I always fought the hardest for the toys on the precipice of the big, black garbage bag.
The culling of outgrown playstuffs happened about once a year when I was growing up, and from what I’ve gathered, it’s a fairly common childhood rite of passage. Mom or Dad grabs a Hefty from under the kitchen sink; distracts the child; and, in the name of housekeeping, shelf space and stubbed toes, loads into it a collection of abandoned stuffed animals and action-figure amputees. If successful, the bag goes to charity or a farm where the toys have all the space in the world to run, a.k.a. the basement.
The bag was usually about three-quarters full when I was distracted by my distraction, noticed the pillaging of the funspace and, in sheer desperation, scrapped for each and every item. The sudden prospect of losing a stuffed panda or a Hi-Ho-Cherry-O — despite no longer needing naptime security or to be taught to count higher than 10 — endeared me to my former toys in ways that exceeded their inherent entertainment value. I’d take the toys out of the bag and play with them harder than I’d ever played, both celebrating our storied history together as well as proving to my parents how important it was to keep them around.
Most of the time, it was of no use, and back into the bag they went (as I, of course, tantrummed and symbolically seceded from the family). Every once in a while, though, in a Good Cop turn, Mom or Dad granted a reprieve. I would celebrate, play with the toys for the rest of the day, then promptly never played with them ever again.
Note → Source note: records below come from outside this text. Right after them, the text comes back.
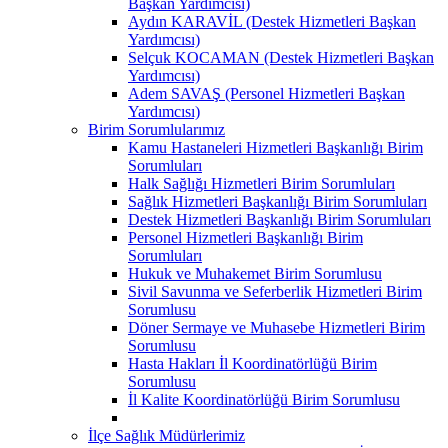
Başkan Yardımcısı)
Aydın KARAVİL (Destek Hizmetleri Başkan
Yardımcısı)
Selçuk KOCAMAN (Destek Hizmetleri Başkan
Yardımcısı)
Adem SAVAŞ (Personel Hizmetleri Başkan
Yardımcısı)
Birim Sorumlularımız
Kamu Hastaneleri Hizmetleri Başkanlığı Birim
Sorumluları
Halk Sağlığı Hizmetleri Birim Sorumluları
Sağlık Hizmetleri Başkanlığı Birim Sorumluları
Destek Hizmetleri Başkanlığı Birim Sorumluları
Personel Hizmetleri Başkanlığı Birim
Sorumluları
Hukuk ve Muhakemet Birim Sorumlusu
Sivil Savunma ve Seferberlik Hizmetleri Birim
Sorumlusu
Döner Sermaye ve Muhasebe Hizmetleri Birim
Sorumlusu
Hasta Hakları İl Koordinatörlüğü Birim
Sorumlusu
İl Kalite Koordinatörlüğü Birim Sorumlusu
İlçe Sağlık Müdürlerimiz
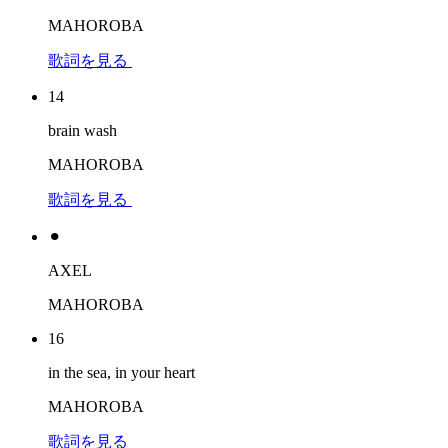
MAHOROBA
歌詞を見る
14
brain wash
MAHOROBA
歌詞を見る
⚫︎
AXEL
MAHOROBA
16
in the sea, in your heart
MAHOROBA
歌詞を見る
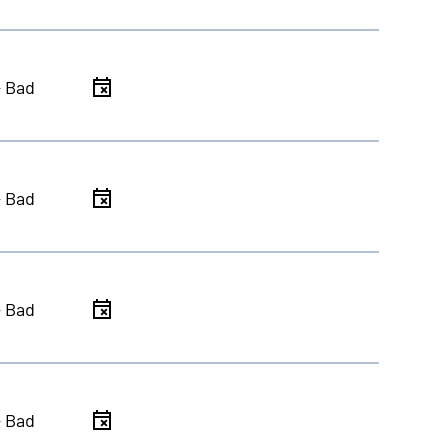
- Bad
- Bad
- Bad
- Bad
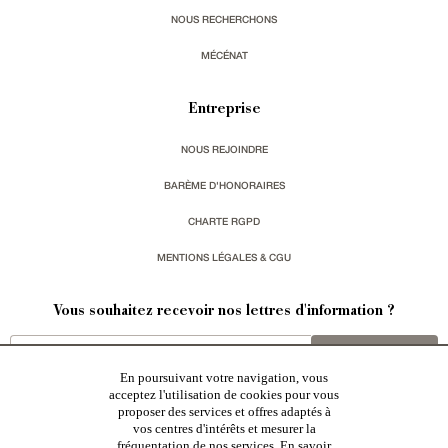
NOUS RECHERCHONS
MÉCÉNAT
Entreprise
NOUS REJOINDRE
BARÈME D'HONORAIRES
CHARTE RGPD
MENTIONS LÉGALES & CGU
Vous souhaitez recevoir nos lettres d'information ?
s'inscrire
En poursuivant votre navigation, vous
acceptez l'utilisation de cookies pour vous
proposer des services et offres adaptés à
vos centres d'intérêts et mesurer la
fréquentation de nos services.
En savoir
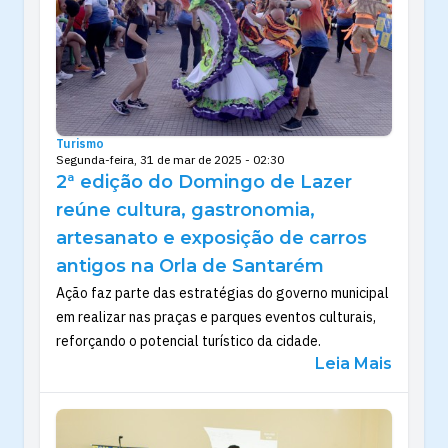
Turismo
Segunda-feira, 31 de mar de 2025 - 02:30
2ª edição do Domingo de Lazer
reúne cultura, gastronomia,
artesanato e exposição de carros
antigos na Orla de Santarém
Ação faz parte das estratégias do governo municipal
em realizar nas praças e parques eventos culturais,
reforçando o potencial turístico da cidade.
Leia Mais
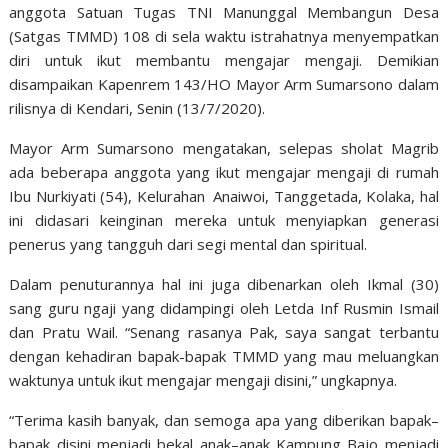
anggota Satuan Tugas TNI Manunggal Membangun Desa
(Satgas TMMD) 108 di sela waktu istrahatnya menyempatkan
diri untuk ikut membantu mengajar mengaji.
Demikian
disampaikan
Kapenrem 143/HO
Mayor Arm Sumarsono
dalam
rilisnya
di
Kendari, Senin (13/7/2020)
.
Mayor Arm Sumarsono
mengatakan,
selepas sholat Magrib
ada beberapa anggota yang ikut mengajar mengaji di rumah
Ibu Nurkiyati (54), Kelurahan Anaiwoi, Tanggetada, Kolaka, hal
ini didasari keinginan mereka untuk menyiapkan generasi
penerus yang tangguh dari segi mental dan spiritual.
Dalam penuturannya hal ini juga dibenarkan oleh Ikmal (30)
sang guru ngaji yang didampingi oleh Letda Inf Rusmin Ismail
dan Pratu Wail. “Senang rasanya Pak, saya sangat terbantu
dengan kehadiran bapa
k-
bapak TMMD yang mau meluangkan
waktunya untuk ikut mengajar mengaji disini,” ungkapnya
.
“Terima kasih banyak, dan semoga apa yang diberikan bapak
–
bapak disini menjadi bekal anak
–
anak Kampung Bajo menjadi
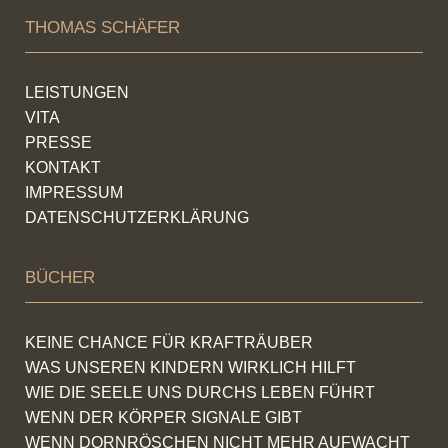
THOMAS SCHÄFER
LEISTUNGEN
VITA
PRESSE
KONTAKT
IMPRESSUM
DATENSCHUTZERKLÄRUNG
BÜCHER
KEINE CHANCE FÜR KRAFTRÄUBER
WAS UNSEREN KINDERN WIRKLICH HILFT
WIE DIE SEELE UNS DURCHS LEBEN FÜHRT
WENN DER KÖRPER SIGNALE GIBT
WENN DORNRÖSCHEN NICHT MEHR AUFWACHT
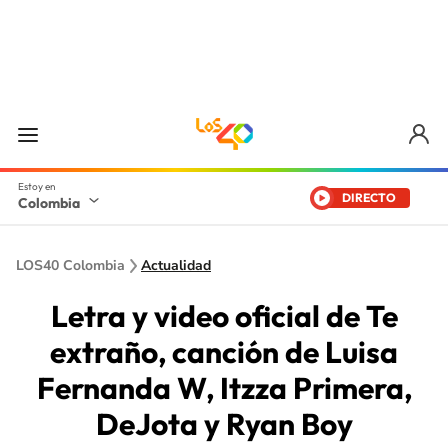
DIRECTO
Colombia
LOS40 Colombia
Actualidad
Letra y video oficial de Te
extraño, canción de Luisa
Fernanda W, Itzza Primera,
DeJota y Ryan Boy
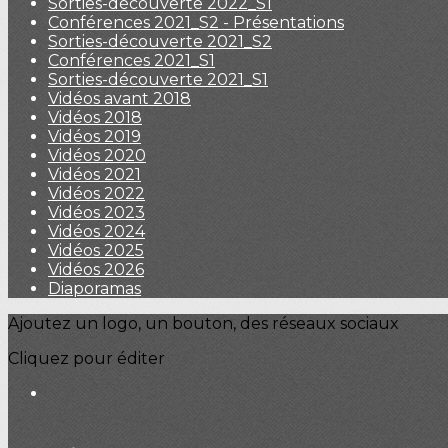
Sorties-découverte 2022_S1
Conférences 2021_S2 - Présentations
Sorties-découverte 2021_S2
Conférences 2021_S1
Sorties-découverte 2021_S1
Vidéos avant 2018
Vidéos 2018
Vidéos 2019
Vidéos 2020
Vidéos 2021
Vidéos 2022
Vidéos 2023
Vidéos 2024
Vidéos 2025
Vidéos 2026
Diaporamas
Ajoutez un logo, un bouton, des réseaux sociaux
Cliquez pour éditer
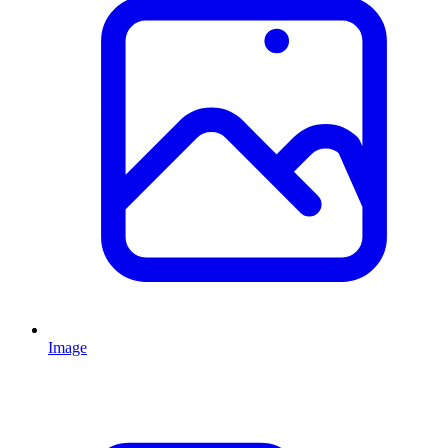
Image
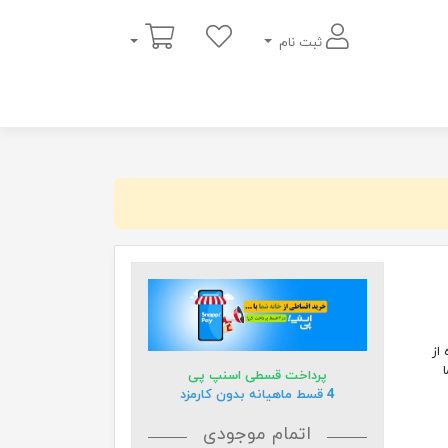
سبد خرید
ثبت نام
ه از
ا
پرداخت قسطی اسنپ پی
4 قسط ماهیانه بدون کارمزد
اتمام موجودی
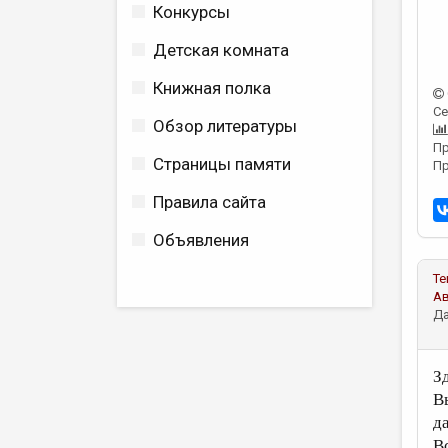
Конкурсы
Детская комната
Книжная полка
Се
Обзор литературы
Пр
Страницы памяти
Пр
Правила сайта
Объявления
Те
А
Да
З
В
д
В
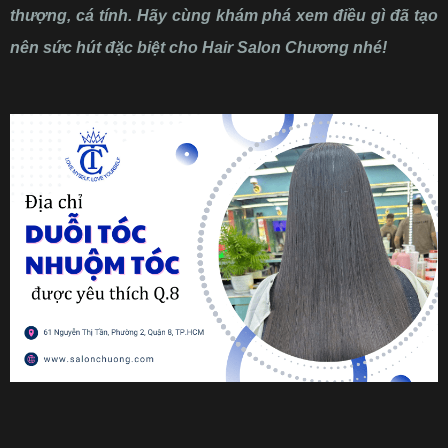
thượng, cá tính. Hãy cùng khám phá xem điều gì đã tạo
nên sức hút đặc biệt cho Hair Salon Chương nhé!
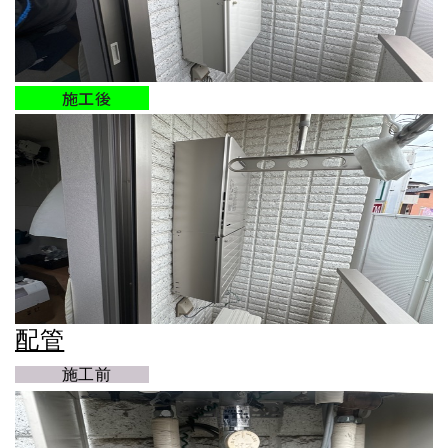
施工後
配管
施工前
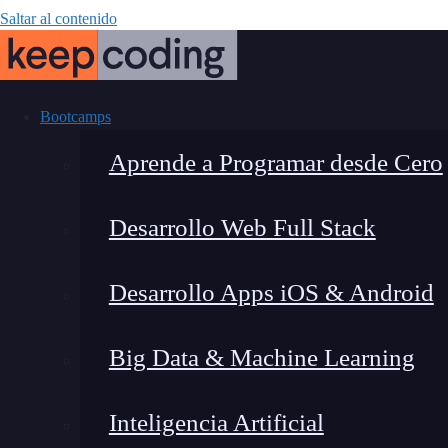
Saltar al contenido
Bootcamps
Aprende a Programar desde Cero
Desarrollo Web Full Stack
¿Cómo citar fue
Desarrollo Apps iOS & Android
Big Data & Machine Learning
Inteligencia Artificial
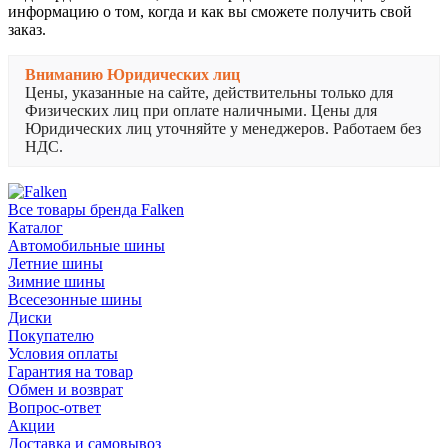
информацию о том, когда и как вы сможете получить свой
заказ.
Вниманию Юридических лиц
Цены, указанные на сайте, действительны только для
Физических лиц при оплате наличными. Цены для
Юридических лиц уточняйте у менеджеров. Работаем без
НДС.
Все товары бренда Falken
Каталог
Автомобильные шины
Летние шины
Зимние шины
Всесезонные шины
Диски
Покупателю
Условия оплаты
Гарантия на товар
Обмен и возврат
Вопрос-ответ
Акции
Доставка и самовывоз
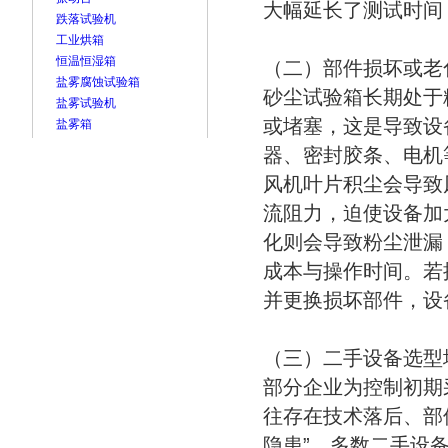
大幅延长了测试时间
跌落试验机
工业烘箱
恒温恒湿箱
（二）部件损坏或老
盐雾腐蚀试验箱
砂尘试验箱长期处于
盐雾试验机
或堵塞，这是导致设
盐雾箱
器、密封胶条、电机
风机叶片积尘会导致
流阻力，迫使设备加
化则会导致粉尘泄漏
成本与操作时间。若
并更换损坏部件，设
（三）二手设备选型
部分企业为控制初期
往存在技术落后、部
隐患”。多数二手设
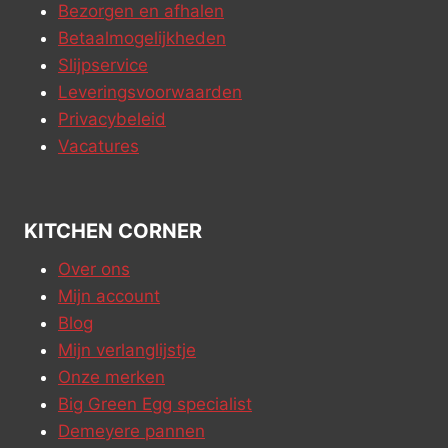
Bezorgen en afhalen
Betaalmogelijkheden
Slijpservice
Leveringsvoorwaarden
Privacybeleid
Vacatures
KITCHEN CORNER
Over ons
Mijn account
Blog
Mijn verlanglijstje
Onze merken
Big Green Egg specialist
Demeyere pannen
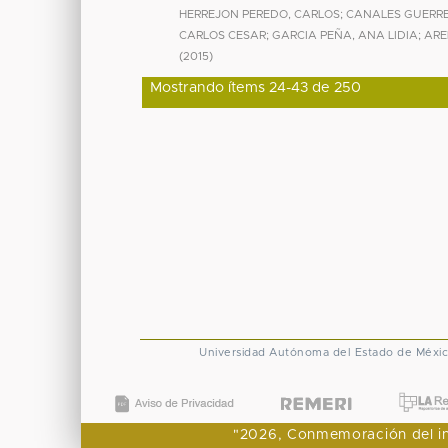
HERREJON PEREDO, CARLOS
;
CANALES GUERRE
CARLOS CESAR
;
GARCIA PEÑA, ANA LIDIA
;
ARE
(
2015
)
Mostrando ítems 24-43 de 250
Universidad Autónoma del Estado de Méxi
"2026, Conmemoración del ingr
A year ago, the Heritage was perhaps close to going in the big, black bag. Is it fair to compare a beloved golf tournament to a cast-off toy with a karate-chop mechanism? Not at all. But some amalgam of the economy, the Grinch and fate was threatening to get rid of the tournament all the same. Potent notes of love and desperation enveloped the atmosphere of the region.
I wrote in this space then that if the Heritage was indeed readying its final act, it deserved a proper send-off, a celebration of all the joy it has brought to the area from all of those who have received it.
The Heritage got that celebration. By a lot.
There was a palpable electricity in the crowds last year, a raised sense of spirit I’ll venture to attribute to the tenuous outlook on the tournament’s future. If the goal was to prove to the powers that be that the Heritage toy needed to stay in the Lowcountry toybox, that point came across.
Thankfully, two gallant knights upon steeds of good tidings stepped up as sponsors, saving the tournament, granting the reprieve. I have little doubt that this year’s RBC Heritage Presented by Boeing will be uproarious, with denizens of the Lowcountry cherishing and enjoying what they so nearly lost.
But I hope, in years after this one, that spirit isn’t forgotten, that the toy gets played with just as hard. As much fun as last year was and this year promises to be, I’d hate for the Heritage to be presumed safe and taken for granted.
So for this year, and the next, and the next: Go. Play. Keep the Hefty bag under the sink.
Look for Andy playing Hi-Ho-Cherry-O to the right of the green on No. 8.